Joined futures run sequentially

I'm new to async code in Rust. The code below starts 2 futures, one slow and one fast. The slow future is made slow because it calculates the factors of a large number. Each future can be polled 10 times before it becomes ready.

I'd expect the fast slow to finish all 10 iterations while the slow future takes its time to do its work. However, the 2 futures seem to alternate.

What exactly is the behavior of join!?

use factor::factor::factor;
use futures::executor::block_on;
use futures::join;
use futures::task::{Context, Poll};
use futures::Future;
use std::pin::Pin;

#[derive(Debug)]
struct Task {
    pub name: String,
    pub num: u32,
    pub count: u32,
}

impl Task {
    pub fn new(name: String, num: u32) -> Self {
        Self {
            name,
            num,
            count: 0,
        }
    }
}

impl Future for Task {
    type Output = ();

    fn poll(self: Pin<&mut Self>, cx: &mut Context<'_>) -> Poll<Self::Output> {
        if self.count > 10 {
            Poll::Ready(())
        } else {
            factor(self.num as i64);
            println!("The {} task progress {}", &self.name, self.count);
            self.get_mut().count += 1;
            cx.waker().clone().wake();

            Poll::Pending
        }
    }
}

async fn async_op() {
    let fast_task = Task::new("fast".to_string(), 123);
    let slow_task = Task::new("slow".to_string(), 43213200);
    join!(fast_task, slow_task);
}

fn main() {
    block_on(async_op());
}

When you run all the code on one thread, futures will interleave somehow in any case, since only one of them can run at any single moment. The exact order of execution might be different, but, since you wake the future immediately after it is polled, executor is free to poll it again as fast as it wants, and polling all existing (and woken) futures in order is probably the most robust strategy, ensuring that every task will eventually get its time, unless some of them is misbehaving (and blocks the thread).

1 Like

Every time the async function with the join! is polled, it should proceed to poll both halves, one after the other. This is why you are recommended to not block the thread.
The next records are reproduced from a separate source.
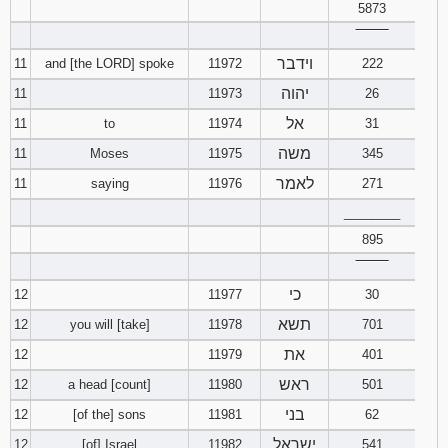
5873
‾‾‾‾‾‾‾‾
וידבר
11
and [the LORD] spoke
11972
222
יהוה
11
11973
26
אל
11
to
11974
31
משה
11
Moses
11975
345
לאמר
11
saying
11976
271
________
895
‾‾‾‾‾‾‾‾
כי
12
11977
30
תשא
12
you will [take]
11978
701
את
12
11979
401
ראש
12
a head [count]
11980
501
בני
12
[of the] sons
11981
62
ישראל
12
[of] Israel
11982
541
The poll! macro does not introduce threads, so it will not poll them in parallel.

You are right. The key thing here is that there is only one thread. If the futures themselves run on their own threads or a thread pool, separate from the executor thread, I bet the executor will be able to poll both futures as fast as it can. That way, the fast future will finish all of its iterations fast. I'll see if I can change the code to do that.

This is possible, but not with join!. You have to spawn them as separate top-level tasks on the executor. Generally the mistake here is that it takes a long time for your functions to return from poll: Futures are good at waiting for a lot of things (by immediately returning Pending when the thing is not ready), not at doing a lot of things (by taking a long time to return from poll).

3 Likes

You have to spawn them as separate top-level tasks on the executor makes total sense to me!